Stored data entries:
========================================================================

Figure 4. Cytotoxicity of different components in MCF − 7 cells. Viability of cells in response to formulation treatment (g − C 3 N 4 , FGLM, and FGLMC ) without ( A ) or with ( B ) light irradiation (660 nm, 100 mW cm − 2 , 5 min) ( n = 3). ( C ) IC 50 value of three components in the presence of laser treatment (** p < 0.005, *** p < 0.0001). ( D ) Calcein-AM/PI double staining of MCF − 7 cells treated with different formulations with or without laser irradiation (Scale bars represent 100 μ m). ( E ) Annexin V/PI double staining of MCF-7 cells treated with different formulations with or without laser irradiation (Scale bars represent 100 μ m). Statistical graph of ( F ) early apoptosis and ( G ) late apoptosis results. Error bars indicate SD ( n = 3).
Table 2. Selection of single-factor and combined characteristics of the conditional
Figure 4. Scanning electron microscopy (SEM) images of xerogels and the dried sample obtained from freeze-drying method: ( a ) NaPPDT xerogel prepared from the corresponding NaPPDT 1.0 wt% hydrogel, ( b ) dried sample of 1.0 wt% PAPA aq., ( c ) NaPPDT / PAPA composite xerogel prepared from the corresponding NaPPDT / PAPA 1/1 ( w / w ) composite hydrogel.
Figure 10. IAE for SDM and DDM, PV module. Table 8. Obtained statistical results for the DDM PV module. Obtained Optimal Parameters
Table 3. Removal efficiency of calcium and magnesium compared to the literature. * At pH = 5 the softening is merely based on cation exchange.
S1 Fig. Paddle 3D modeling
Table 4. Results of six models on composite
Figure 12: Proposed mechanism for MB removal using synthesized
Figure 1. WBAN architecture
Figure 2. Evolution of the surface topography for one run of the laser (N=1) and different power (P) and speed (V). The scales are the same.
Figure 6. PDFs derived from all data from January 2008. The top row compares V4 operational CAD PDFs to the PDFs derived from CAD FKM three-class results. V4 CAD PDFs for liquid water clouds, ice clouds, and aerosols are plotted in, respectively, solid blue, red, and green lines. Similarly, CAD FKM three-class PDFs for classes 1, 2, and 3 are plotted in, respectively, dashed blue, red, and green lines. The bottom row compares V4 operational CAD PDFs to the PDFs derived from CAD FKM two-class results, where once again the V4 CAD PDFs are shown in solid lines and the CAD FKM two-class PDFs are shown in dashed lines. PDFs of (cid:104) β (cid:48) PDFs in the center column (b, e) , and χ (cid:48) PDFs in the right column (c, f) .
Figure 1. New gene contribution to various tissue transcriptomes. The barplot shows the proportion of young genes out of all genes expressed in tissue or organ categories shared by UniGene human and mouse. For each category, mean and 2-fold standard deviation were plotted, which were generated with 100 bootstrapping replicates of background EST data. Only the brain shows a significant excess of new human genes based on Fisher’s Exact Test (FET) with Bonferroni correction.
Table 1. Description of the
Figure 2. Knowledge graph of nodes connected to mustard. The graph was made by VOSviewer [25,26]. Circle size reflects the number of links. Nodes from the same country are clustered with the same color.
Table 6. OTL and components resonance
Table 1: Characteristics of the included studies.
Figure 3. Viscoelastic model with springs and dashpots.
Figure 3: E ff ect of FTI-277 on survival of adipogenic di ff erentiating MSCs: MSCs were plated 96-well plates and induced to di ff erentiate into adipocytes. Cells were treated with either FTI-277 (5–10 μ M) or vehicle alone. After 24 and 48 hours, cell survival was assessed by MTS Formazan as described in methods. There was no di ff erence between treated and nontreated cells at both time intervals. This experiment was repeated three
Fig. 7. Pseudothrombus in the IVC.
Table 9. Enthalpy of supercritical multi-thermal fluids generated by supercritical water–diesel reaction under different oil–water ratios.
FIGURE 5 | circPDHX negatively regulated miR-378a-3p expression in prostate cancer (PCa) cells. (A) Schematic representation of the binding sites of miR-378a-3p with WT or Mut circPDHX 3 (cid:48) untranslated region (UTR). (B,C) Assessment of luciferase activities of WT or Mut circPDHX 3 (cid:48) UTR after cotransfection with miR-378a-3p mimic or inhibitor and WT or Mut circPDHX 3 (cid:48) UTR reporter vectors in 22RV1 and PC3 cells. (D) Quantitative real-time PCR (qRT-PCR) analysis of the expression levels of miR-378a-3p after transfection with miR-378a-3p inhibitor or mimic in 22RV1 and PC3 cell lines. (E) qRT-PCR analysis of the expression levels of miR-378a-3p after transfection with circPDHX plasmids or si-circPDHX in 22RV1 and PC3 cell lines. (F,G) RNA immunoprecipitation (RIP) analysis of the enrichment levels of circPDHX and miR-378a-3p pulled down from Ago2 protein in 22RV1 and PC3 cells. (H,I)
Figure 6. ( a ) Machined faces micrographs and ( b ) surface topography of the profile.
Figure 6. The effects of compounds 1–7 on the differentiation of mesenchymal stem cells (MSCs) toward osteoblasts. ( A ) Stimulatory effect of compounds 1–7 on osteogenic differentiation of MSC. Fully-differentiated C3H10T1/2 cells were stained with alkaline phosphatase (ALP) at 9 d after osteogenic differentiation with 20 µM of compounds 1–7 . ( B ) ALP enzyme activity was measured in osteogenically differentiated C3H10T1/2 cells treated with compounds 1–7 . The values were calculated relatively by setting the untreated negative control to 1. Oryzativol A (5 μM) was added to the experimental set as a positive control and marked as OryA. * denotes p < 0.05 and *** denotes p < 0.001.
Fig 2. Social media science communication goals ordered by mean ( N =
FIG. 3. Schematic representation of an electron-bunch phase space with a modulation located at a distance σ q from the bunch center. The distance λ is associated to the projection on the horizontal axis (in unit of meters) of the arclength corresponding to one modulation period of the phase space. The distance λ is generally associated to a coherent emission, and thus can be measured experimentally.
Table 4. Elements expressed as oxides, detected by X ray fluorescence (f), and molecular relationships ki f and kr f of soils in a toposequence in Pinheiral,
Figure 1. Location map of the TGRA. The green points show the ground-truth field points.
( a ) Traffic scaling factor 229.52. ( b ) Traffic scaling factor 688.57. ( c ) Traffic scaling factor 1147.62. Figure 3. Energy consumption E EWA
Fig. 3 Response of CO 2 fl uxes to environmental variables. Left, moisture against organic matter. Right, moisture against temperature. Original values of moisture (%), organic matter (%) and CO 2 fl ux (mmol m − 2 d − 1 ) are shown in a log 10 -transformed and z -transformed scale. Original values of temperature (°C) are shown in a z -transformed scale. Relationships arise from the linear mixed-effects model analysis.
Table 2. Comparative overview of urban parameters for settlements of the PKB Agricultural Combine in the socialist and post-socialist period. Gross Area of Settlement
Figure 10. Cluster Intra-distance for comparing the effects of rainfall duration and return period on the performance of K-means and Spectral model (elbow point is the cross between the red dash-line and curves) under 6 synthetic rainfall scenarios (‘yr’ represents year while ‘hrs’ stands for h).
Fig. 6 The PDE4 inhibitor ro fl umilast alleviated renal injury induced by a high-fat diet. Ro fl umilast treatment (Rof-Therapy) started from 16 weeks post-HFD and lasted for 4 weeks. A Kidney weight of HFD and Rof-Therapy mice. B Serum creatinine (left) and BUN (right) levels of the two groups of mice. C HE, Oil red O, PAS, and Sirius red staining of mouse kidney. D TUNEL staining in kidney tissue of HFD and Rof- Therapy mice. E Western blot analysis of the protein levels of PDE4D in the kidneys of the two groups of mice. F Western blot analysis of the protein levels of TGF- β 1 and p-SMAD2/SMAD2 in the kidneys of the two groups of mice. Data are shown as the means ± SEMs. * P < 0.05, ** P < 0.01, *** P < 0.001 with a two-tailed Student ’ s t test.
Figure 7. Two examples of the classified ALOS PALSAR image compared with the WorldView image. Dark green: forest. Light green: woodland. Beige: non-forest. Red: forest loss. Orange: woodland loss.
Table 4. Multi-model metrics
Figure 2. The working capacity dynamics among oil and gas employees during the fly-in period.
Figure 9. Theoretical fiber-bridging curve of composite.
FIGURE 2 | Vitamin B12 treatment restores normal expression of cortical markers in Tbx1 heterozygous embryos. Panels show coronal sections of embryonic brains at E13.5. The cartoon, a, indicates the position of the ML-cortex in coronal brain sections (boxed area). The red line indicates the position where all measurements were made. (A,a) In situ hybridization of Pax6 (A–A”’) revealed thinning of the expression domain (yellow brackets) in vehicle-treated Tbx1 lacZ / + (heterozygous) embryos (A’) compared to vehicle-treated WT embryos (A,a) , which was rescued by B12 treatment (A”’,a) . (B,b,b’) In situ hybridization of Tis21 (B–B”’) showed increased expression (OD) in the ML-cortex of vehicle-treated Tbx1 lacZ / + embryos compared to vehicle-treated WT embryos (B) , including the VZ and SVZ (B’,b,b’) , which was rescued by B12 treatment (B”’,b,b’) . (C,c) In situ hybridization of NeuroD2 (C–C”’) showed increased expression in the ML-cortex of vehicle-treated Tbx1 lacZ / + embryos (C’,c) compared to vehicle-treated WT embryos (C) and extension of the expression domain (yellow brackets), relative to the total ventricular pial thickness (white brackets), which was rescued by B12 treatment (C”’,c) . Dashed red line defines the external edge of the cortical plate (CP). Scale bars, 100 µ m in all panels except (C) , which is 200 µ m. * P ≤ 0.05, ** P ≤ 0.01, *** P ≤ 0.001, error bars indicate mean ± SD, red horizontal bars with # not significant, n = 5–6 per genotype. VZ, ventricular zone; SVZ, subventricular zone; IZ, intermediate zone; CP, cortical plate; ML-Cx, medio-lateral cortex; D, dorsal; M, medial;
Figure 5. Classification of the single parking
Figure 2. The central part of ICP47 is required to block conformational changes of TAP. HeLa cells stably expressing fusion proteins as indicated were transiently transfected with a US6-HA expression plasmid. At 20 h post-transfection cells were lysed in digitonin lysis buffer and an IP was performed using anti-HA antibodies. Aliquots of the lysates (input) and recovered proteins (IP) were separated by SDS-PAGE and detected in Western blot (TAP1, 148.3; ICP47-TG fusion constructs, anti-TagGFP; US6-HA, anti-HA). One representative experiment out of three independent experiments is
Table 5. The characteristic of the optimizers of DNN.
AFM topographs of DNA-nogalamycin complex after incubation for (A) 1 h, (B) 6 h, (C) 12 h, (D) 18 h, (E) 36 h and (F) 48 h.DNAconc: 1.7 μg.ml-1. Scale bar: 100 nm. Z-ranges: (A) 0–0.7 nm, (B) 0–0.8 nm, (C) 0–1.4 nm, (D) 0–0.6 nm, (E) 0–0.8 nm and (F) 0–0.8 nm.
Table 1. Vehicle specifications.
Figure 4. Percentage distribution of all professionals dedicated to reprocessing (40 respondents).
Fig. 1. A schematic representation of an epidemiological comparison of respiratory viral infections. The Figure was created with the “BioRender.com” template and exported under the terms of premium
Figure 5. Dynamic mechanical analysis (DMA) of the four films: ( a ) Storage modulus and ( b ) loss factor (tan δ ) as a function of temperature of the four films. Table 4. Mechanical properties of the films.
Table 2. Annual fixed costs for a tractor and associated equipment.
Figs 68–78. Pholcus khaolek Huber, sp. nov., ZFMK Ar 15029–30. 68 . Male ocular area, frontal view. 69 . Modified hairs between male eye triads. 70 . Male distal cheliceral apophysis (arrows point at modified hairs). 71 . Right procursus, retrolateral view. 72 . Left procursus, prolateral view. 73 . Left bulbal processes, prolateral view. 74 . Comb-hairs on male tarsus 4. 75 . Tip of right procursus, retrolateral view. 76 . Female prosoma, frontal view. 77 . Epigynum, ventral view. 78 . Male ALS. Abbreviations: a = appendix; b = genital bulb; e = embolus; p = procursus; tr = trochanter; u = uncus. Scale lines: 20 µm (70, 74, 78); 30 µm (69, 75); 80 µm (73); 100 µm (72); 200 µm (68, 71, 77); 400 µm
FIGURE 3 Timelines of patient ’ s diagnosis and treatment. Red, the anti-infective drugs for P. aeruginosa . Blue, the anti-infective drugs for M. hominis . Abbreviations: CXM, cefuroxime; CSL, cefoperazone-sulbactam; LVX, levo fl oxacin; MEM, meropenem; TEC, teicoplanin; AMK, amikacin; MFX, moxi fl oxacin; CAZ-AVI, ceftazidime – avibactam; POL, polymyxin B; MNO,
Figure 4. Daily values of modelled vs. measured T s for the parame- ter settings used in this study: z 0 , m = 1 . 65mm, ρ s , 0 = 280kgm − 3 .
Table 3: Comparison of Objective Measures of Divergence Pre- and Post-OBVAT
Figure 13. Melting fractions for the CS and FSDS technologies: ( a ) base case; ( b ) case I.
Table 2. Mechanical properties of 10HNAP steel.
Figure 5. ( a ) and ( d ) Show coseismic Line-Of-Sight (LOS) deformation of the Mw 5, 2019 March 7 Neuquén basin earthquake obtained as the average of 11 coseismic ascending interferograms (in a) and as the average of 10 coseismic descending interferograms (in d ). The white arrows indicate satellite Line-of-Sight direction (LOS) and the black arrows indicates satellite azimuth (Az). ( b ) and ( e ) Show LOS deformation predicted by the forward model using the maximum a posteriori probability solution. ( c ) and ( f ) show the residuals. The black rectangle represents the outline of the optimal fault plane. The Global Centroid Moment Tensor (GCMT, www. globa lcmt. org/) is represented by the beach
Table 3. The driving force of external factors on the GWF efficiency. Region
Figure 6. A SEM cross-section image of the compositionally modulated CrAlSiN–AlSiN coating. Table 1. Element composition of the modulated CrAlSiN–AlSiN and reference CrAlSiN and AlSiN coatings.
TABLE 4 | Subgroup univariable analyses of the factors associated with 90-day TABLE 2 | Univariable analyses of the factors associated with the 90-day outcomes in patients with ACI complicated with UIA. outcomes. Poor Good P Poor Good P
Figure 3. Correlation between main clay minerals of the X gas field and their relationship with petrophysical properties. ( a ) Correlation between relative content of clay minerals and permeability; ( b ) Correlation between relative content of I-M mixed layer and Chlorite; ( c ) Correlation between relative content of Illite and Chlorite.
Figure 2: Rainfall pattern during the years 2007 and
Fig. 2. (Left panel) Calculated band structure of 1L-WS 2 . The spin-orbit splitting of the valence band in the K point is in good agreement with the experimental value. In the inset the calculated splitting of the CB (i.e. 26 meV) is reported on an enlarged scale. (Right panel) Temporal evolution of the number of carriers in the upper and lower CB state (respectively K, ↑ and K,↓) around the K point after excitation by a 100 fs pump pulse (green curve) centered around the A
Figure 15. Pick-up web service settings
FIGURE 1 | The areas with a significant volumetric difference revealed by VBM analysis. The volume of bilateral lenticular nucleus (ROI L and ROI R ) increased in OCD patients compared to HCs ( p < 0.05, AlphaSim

========================================================================

**Problem statement:** Find "Figs 68–78. Pholcus" in the entries above and copy that whole line exactly, then each line after it through the line that contains "Table 3. The".

**Solution to this task:**
Figs 68–78. Pholcus khaolek Huber, sp. nov., ZFMK Ar 15029–30. 68 . Male ocular area, frontal view. 69 . Modified hairs between male eye triads. 70 . Male distal cheliceral apophysis (arrows point at modified hairs). 71 . Right procursus, retrolateral view. 72 . Left procursus, prolateral view. 73 . Left bulbal processes, prolateral view. 74 . Comb-hairs on male tarsus 4. 75 . Tip of right procursus, retrolateral view. 76 . Female prosoma, frontal view. 77 . Epigynum, ventral view. 78 . Male ALS. Abbreviations: a = appendix; b = genital bulb; e = embolus; p = procursus; tr = trochanter; u = uncus. Scale lines: 20 µm (70, 74, 78); 30 µm (69, 75); 80 µm (73); 100 µm (72); 200 µm (68, 71, 77); 400 µm
FIGURE 3 Timelines of patient ’ s diagnosis and treatment. Red, the anti-infective drugs for P. aeruginosa . Blue, the anti-infective drugs for M. hominis . Abbreviations: CXM, cefuroxime; CSL, cefoperazone-sulbactam; LVX, levo fl oxacin; MEM, meropenem; TEC, teicoplanin; AMK, amikacin; MFX, moxi fl oxacin; CAZ-AVI, ceftazidime – avibactam; POL, polymyxin B; MNO,
Figure 4. Daily values of modelled vs. measured T s for the parame- ter settings used in this study: z 0 , m = 1 . 65mm, ρ s , 0 = 280kgm − 3 .
Table 3: Comparison of Objective Measures of Divergence Pre- and Post-OBVAT
Figure 13. Melting fractions for the CS and FSDS technologies: ( a ) base case; ( b ) case I.
Table 2. Mechanical properties of 10HNAP steel.
Figure 5. ( a ) and ( d ) Show coseismic Line-Of-Sight (LOS) deformation of the Mw 5, 2019 March 7 Neuquén basin earthquake obtained as the average of 11 coseismic ascending interferograms (in a) and as the average of 10 coseismic descending interferograms (in d ). The white arrows indicate satellite Line-of-Sight direction (LOS) and the black arrows indicates satellite azimuth (Az). ( b ) and ( e ) Show LOS deformation predicted by the forward model using the maximum a posteriori probability solution. ( c ) and ( f ) show the residuals. The black rectangle represents the outline of the optimal fault plane. The Global Centroid Moment Tensor (GCMT, www. globa lcmt. org/) is represented by the beach
Table 3. The driving force of external factors on the GWF efficiency. Region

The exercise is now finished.